The resulting balancing act suffuses both Clinton’s public appearances and his legislative strategy. This past week, for example, as the House Ways and Means Committee approved the President’s package of tax increases and cuts in entitlement programs, the panel also approved an expanded version of his plan to set up “enterprise zones” in low-income urban areas to help spur economic development.

Strategists hope the expanded enterprise zone money will add something to the deficit reduction package that will help garner the votes of congressional liberals when the bill reaches the House floor this week.

The balance was also very much on Clinton’s mind Friday as he held a Rose Garden press conference to talk about the week’s events. Asked what he would say to those who worry that money for urban aid, transportation and job training will be squeezed as he pushes for deficit reduction, Clinton pleaded for patience.
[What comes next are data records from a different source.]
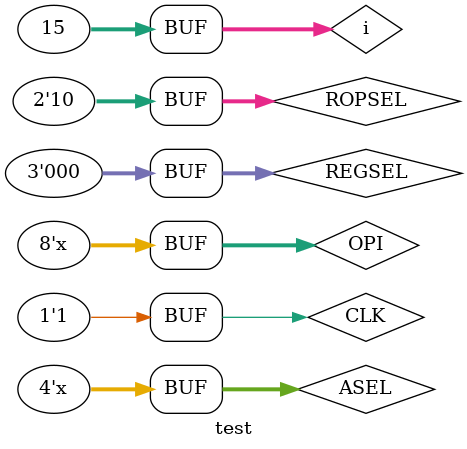
<source format=v>
/*
Attempt to calculate AP.
RES <= R0 + R1; R1 = a; R2 = t;
R3 <= RES;
R0 <= R2;
*/

module test();
  reg CLK;
  reg [7:0]OPI;
  wire [2:0]FLAG;
  wire [7:0]RES;
  reg [1:0]ROPSEL;
  reg [2:0]REGSEL;
  reg [7:0]RDATAIN;
  wire [7:0]RDATAOUT1;
  wire [7:0]RDATAOUT2;
  reg [3:0]ASEL;
  integer i;
  
  register_stack RS (
  .clk(CLK),
  .ropsel(ROPSEL),
  .regsel(REGSEL),
  .rdatain(RDATAIN),
  .rdataout1(RDATAOUT1),
  .rdataout2(RDATAOUT2));
  
  alu ALU (
  .clk(CLK),
  .op1(RDATAOUT1),
  .op2(RDATAOUT2),
  .opi(OPI),
  .sel(ASEL),
  .res(RES),
  .flag(FLAG));

initial
begin

//Dump Waves.
$dumpfile("dump.vcd");
$dumpvars(1);

CLK <= 1'bz;
OPI <= 8'bz;
ROPSEL <= 2'bz;
REGSEL <= 3'bz;
RDATAIN <= 8'bz;
ASEL <= 4'bz;
#10;

CLK <= 0;
#10;
ROPSEL <= 0;
REGSEL <= 0;
RDATAIN <= 15;
CLK <= 1;
#10;

CLK <= 0;
#10;
ROPSEL <= 0;
REGSEL <= 1;
RDATAIN <= 16;
CLK <= 1;
#10;

CLK <= 0;
#10;
ROPSEL <= 2'bz;
REGSEL <= 3'bz;
RDATAIN <= 8'bz;
CLK <= 1;
#10;

CLK <= 0;
#10;
ROPSEL <= 2;
REGSEL <= 0;
ASEL <= 4'bz;
RDATAIN <= 8'bz;
CLK <= 1;
#10;

for ( i = 0; i < 15; i = i + 1)
begin

CLK <= 0;
#10;
ASEL <= 0;
CLK <= 1;
#10;

CLK <= 0;
#10;
ROPSEL <= 0;
REGSEL <= 2;
RDATAIN <= RES;
CLK <= 1;
#10;

CLK <= 0;
#10;
ASEL <= 4'bz;
ROPSEL <= 3;
REGSEL <= 1;
CLK <= 1;
#10;

CLK <= 0;
#10;
REGSEL <= 0;
ROPSEL <= 2;
CLK <= 1;
#10;

end

#10;

end

endmodule // test
</source>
“The enormous squeeze on domestic spending, including investment spending, began 12 years ago. I can’t turn it around overnight. And I ask them also to consider this: Until we can prove that we have the discipline to control our budget, I don’t think we’ll have the elbow room necessary” to target money for new programs.

“I don’t think we have any other option at this time.”

That message has been a hard sell. Liberal members of the House, in particular, “have gotten very restive,” says a Clinton adviser with close ties to several House committee chairmen. “They just don’t want to accept that there isn’t any more money.”